**** Source extract
I’m slowly going through an inventory of old movie “classics”, and watched this one yesterday.

My take is that the plot would have been equivalent and in most respects better if it had chronicled a cabby in San Francisco slowly having a nervous breakdown, then jumping off the Golden Gate Bridge, surviving, then finding a new lease on life.

I don’t know why people think it is deep and “real” covering seamy stories we all know about, but doing so without any higher purpose, without any redemption.

Travis wanted to kill himself.  Option A was taken–that of killing a Presidential candidate whose only crime was being supported by a woman who, with considerable justification–had rejected him, so he went with Option B.  Iris was an after-thought.  His plan was if he couldn’t get death by cop, he would get death by mobster.  Option C, which also failed, was simple suicide.  He ran out of bullets.  That’s all.

Scorsese seems to think that extreme violence equals depth.  In the respect that it mirrors latent violence within so many people trapped in this giant rat cage, yes, it is deep.  But violence in itself is not redemptive.  It teaches nothing.  There is no lesson to be learned.  This is not an old school western where the bad guys are punished, and the rule of law and principle upheld.  This is a chaotic emergence from a world where everyone is venal, dark, sick, and lost.  Travis is not a good man.  He is suffering from undiagnosed trauma–likely traumas–of various sorts.  This is why he can’t sleep.  He would have been more honest as a full blown alcoholic who spent his money on whores.

As Iris said, Sport was not a killer.  Nor was he abusive, even if we can all grant that having sex with a 12 year old is sick.  Travis was a killer.  But we are supposed to side with him, apparently.

I can check that movie off, but I can say with some finality that I am not a Scorsese fan.
********
**** Material provided
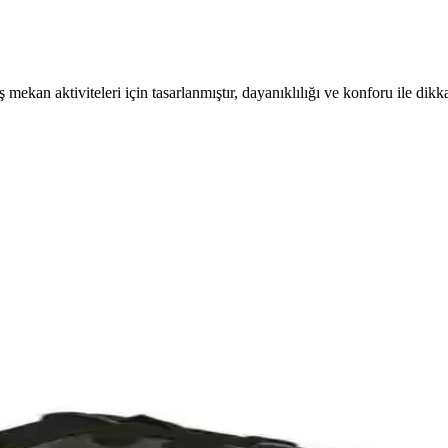
 mekan aktiviteleri için tasarlanmıştır, dayanıklılığı ve konforu ile dikk
ğı Bir Arada Sunan Modern Ayakkabı
ük ve spor aktivitelerinde yüksek konfor sağlar. Fiyat-performans den
or Sunan Dayanıklı Günlük Ayakkabı
la günlük kullanımda mükemmel performans sağlar, dayanıklı malzemele
 Ayakkabısı Güvenlik ve Konfor Bir Arada
afif ve rahat tasarımıyla iş güvenliği ve konforu sağlayan Mekap Polic
ırması Yüksek Konfor ve Tasarım Özellikleri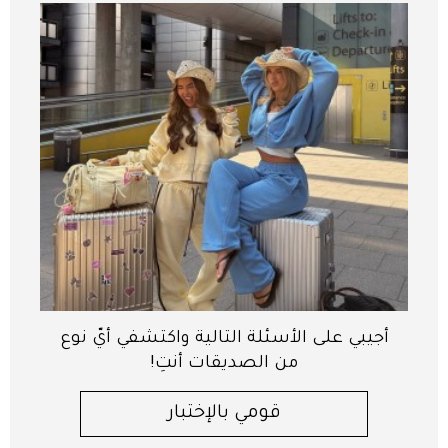
أجيبي على الأسئلة التالية واكتشفي أيّ نوع
من الصديقات أنتِ!
قومي بالإختبار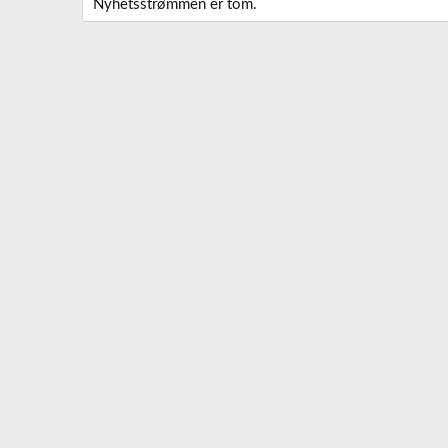
Nyhetsstrømmen er tom.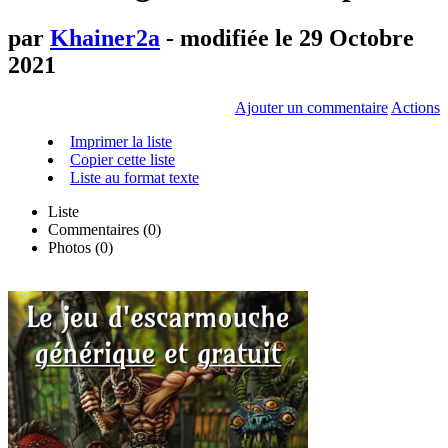
par
Khainer2a
- modifiée le 29 Octobre
2021
Ajouter un commentaire
Actions
Imprimer la liste
Copier cette liste
Liste au format texte
Liste
Commentaires (
0
)
Photos (0)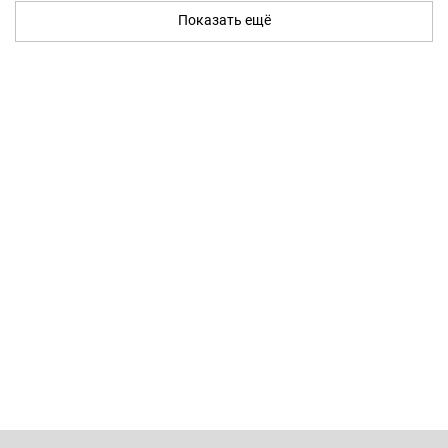
Показать ещё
********
**Assigned task:** Decide whether each statement agrees with the movie review, answering yes or no and quoting the words from the review that settle it: (a) the writer watched the movie the day before writing, (b) the review says violence in itself is redemptive, (c) the writer says Sport was abusive. The data on this page isn't needed for this work.

**Answer for this exercise:**
(a) Yes: "watched this one yesterday."
(b) No: "But violence in itself is not redemptive."
(c) No: "Nor was he abusive"